Историю в гимназии преподавал ученик Василия Осиповича Ключевского, профессор МГУ Сергей Владимирович Бахрушин, читавший курс лекций, начиная с образования Руси и до образования СССР. Он замечательно рассказывал про быт славян, сопровождая рассказ изображениями оружия и утвари, которые сам же мастерски рисовал на доске.

Также курсы лекций читали физик Млодзиевский, историк Сергеев, философы Шпет и Лосев…

Но всё кончилось, когда директора Дарского сменил коммунист Резник. «Крах произошел в 1929 году, — вспоминал князь Голицын. — Директор пожелал осмотреть все помещения. На первом этаже, кроме истопника, жила еще Елена Егоровна Беккер учительница географии, на втором этаже занимала целых три комнаты Антонина Николаевна Пашкова — учительница начальных классов.

Возможно, по доносу, а возможно, по хозяйственным соображениям Резник вошел в квартиру Антонины Николаевны и в третьей ее комнате увидел хорошую мебель, письменный стол, а над ним два больших портрета — фотографии покойных Александры Самсоновны и Александра Даниловича Алферовых. Вся обстановка сохранялась такою, какой она были при их жизни. Отсюда они ушли в тюрьму. Здесь ежегодно в день их казни, тайно, в течение десяти лет, собирались на чашку чая их немногие друзья-учителя. Резник помчался с доносом в райком.

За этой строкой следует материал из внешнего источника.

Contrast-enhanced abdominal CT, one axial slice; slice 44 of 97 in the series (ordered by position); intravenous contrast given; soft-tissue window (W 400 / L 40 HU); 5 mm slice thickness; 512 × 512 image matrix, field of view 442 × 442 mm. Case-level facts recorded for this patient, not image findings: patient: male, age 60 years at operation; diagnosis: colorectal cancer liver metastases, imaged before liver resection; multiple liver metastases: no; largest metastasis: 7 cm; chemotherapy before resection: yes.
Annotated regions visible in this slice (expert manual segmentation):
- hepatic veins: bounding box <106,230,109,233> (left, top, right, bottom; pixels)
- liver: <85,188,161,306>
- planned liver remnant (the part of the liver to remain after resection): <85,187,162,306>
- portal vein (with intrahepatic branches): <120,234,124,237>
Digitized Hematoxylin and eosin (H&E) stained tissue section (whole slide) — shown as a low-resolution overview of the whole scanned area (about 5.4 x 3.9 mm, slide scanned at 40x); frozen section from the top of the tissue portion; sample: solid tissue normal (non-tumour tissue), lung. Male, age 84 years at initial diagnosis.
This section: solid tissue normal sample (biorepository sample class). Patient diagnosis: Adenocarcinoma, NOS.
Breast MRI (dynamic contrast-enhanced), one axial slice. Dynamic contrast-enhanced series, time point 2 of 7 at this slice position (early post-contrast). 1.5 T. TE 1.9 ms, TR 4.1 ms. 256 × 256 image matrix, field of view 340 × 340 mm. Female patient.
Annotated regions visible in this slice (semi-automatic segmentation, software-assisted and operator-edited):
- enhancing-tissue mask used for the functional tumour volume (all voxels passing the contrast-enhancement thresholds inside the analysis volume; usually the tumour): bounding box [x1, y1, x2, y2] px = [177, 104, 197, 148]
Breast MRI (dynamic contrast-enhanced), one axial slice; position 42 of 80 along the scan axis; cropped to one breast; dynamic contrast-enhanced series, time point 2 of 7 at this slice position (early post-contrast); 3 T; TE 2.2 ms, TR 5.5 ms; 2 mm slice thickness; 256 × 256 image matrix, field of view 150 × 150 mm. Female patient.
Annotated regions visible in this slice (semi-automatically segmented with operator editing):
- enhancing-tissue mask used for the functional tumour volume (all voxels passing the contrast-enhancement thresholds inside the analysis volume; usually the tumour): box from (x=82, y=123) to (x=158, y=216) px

Несколько учителей — Антонина Николаевна Пашкова, Елена Егоровна Беккер с сестрой, Ольга Николаевна Маслова, Юлия Федоровна Гертнер, еще кто-то были изгнаны, некоторые учителя переведены в другие школы. Три сестры Золотаревы уцелели, так как в своих анкетах называли себя мещанками. Всего тяжелее пришлось Ольге Николаевне. С юных лет была она учительницей, но в анкетах писала — дворянка, и теперь ее нигде не принимали. Два года она кое-как перебивалась частными уроками, а в 1931 году умерла. На ее похороны собралось больше сотни бывших алферовцев. Меня тогда в Москве не было».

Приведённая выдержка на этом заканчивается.